If you create an alert there, will it also show up in the global Alerts section in the top nav?

@David.Morris [10:11 AM]
I’d expect a 5min window published every 1min

although there would be some cases in which publishing less frequently would probably be acceptable

@NateHeinrich [10:12 AM]
@jsprague yes, today Infra alert condition management is done in the Infra UI only , but will show up in the Alerts UI within the policy you associated it with. Managing those conditions in Alerts is definitely a priority for us.

@David.Morris [10:13 AM]
I can obviously see performance implications with that, but I’m hoping that the work on baselines might brought some performance improvements for rolling calculations

@NateHeinrich [10:13 AM]
@David.Morris that’s what I’m thinking as well. at some window width TBD having 1min updates isn’t helpful and expensive to run.
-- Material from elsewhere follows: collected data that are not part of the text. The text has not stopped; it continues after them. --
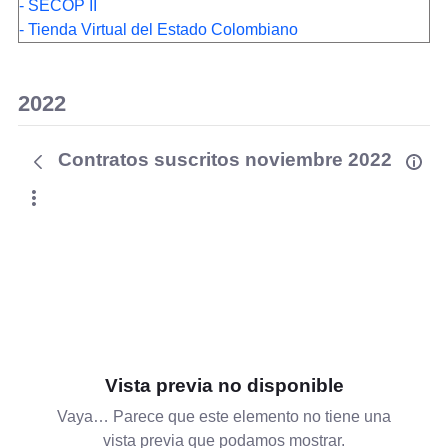
- SECOP II
- Tienda Virtual del Estado Colombiano
2022
Contratos suscritos noviembre 2022
Vista previa no disponible
Vaya… Parece que este elemento no tiene una
vista previa que podamos mostrar.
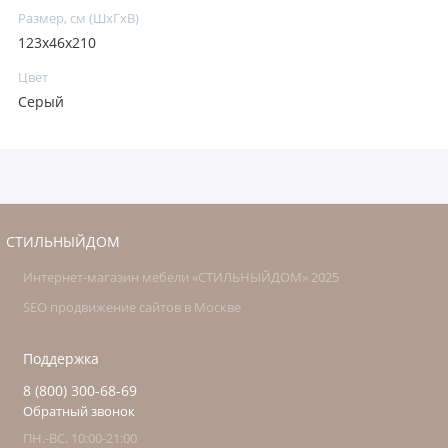
Размер, см (ШхГхВ)
123х46х210
Цвет
Серый
СТИЛЬНЫЙДОМ
Интернет-магазин мебели «СТИЛЬНЫЙДОМ» 2025
SEO продвижение сайтов в Москве
Поддержка
8 (800) 300-68-69
Обратный звонок
ПН.-ВС. 10:00-21:00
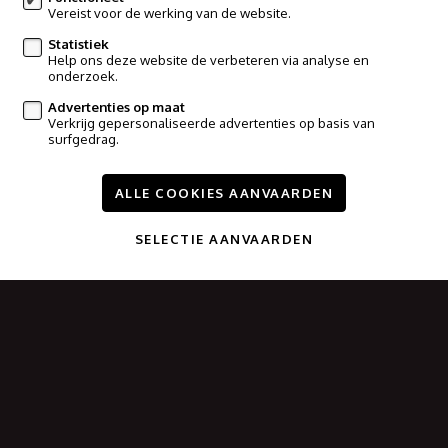
Vereist voor de werking van de website.
info@immoo.be
Statistiek
Help ons deze website de verbeteren via analyse en
Volg ons op:
onderzoek.
Advertenties op maat
Verkrijg gepersonaliseerde advertenties op basis van
surfgedrag.
ALLE COOKIES AANVAARDEN
Te koop
Te huur
Nieuwbouw
Referenties
Contact
Wijzig cookie voorkeuren
SELECTIE AANVAARDEN
voorwaarden
privacy
powered by Whise
website door FW4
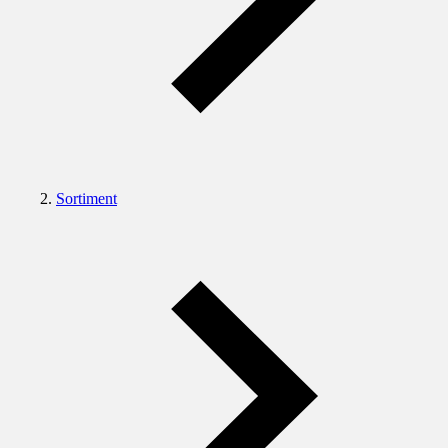
Sortiment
agreed, baselines on sparse metrics could potentially benefit from rolling windows

prediction algorithms generally work better when values stay above zero :slightly_smiling_face:

@David.Morris [10:15 AM]
although the set of calculations you’d need to perform downstream of the aggregation is much smaller than all of NRQL—so having the NRQL publish something aggregatable and having a limited amount of aggregation in alerts would probably cover most of the use cases I’m thinking of

I think there’s also an interaction with NRQL alerts on metrics from Infrastructure integrations, because of the different sampling frequencies

@hross [10:15 AM]
We have just a few minutes left with @NateHeinrich, I love sharing how we use New Relic at New Relic, so @NateHeinrich - what’s the best way we use Alerts here?

@David.Morris [10:18 AM]
I haven’t tried it recently because it went so spectacularly wrong when I first attempted it, but NRQL alerts on e.g., an AWS integration metric flap madly because that has a 5min sample interval

@jsprague [10:18 AM]
@NateHeinrich any update on pulling alerts data into insights?

@NateHeinrich [10:18 AM]
My favorite examples of New Relic engineering teams using New Relic Alerts is NRQL alerts on custom events!
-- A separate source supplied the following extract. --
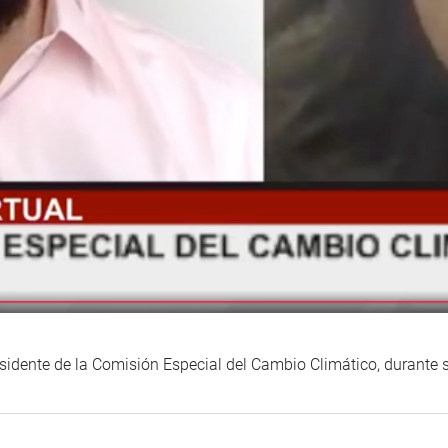
sidente de la Comisión Especial del Cambio Climático, durante su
We have teams sending data from our super high throughput edge tier into Insights custom events using the Insert API do to some crazy things like security based alerts, abnormal traffic from certain places around the world, etc.

Also using custom attributes on Transactions to add meta data like account ids, or user ids to know when performance for certain customers is changes.

@jsprague Yes! I can’t want to put incident lifecycle data into Insights so customers can do their own analytics or even meta-alerting.

@David.Morris [10:23 AM]
a more mundane question—any idea where scheduled maintenance/downtime windows are on the roadmap?

@NateHeinrich [10:24 AM]
@jsprague we have a prototype of this running internally. We’re hoping to get to this early next year if we can.

@David.Morris We’re doing some planning around maintenance windows now actually. Would you (or anyone in here) be interested in talking to a product designer about this?

@David.Morris [10:26 AM]

@hross [10:26 AM]
@David.Morris- I’ll get your contact info to @NateHeinrich so he can follow up!

@NateHeinrich [10:26 AM]
Cool. I reach out soon.

@hross [10:26 AM]
Down to the wire with just 4 minutes left? Anyone have anything last minute they want to ask?

Going once…

Going twice…

And we’ll call it a day! Huge thanks to you for asking great questions and to @nheinrich for bringing all the answers.

@jsprague [10:29 AM]
Thanks @hross and @NateHeinrich!

@David.Morris [10:29 AM]
thanks, very interesting

@hross [10:30 AM]
Have more questions? Don’t forget to join us in the community.

@NateHeinrich is great about jumping in there all the time!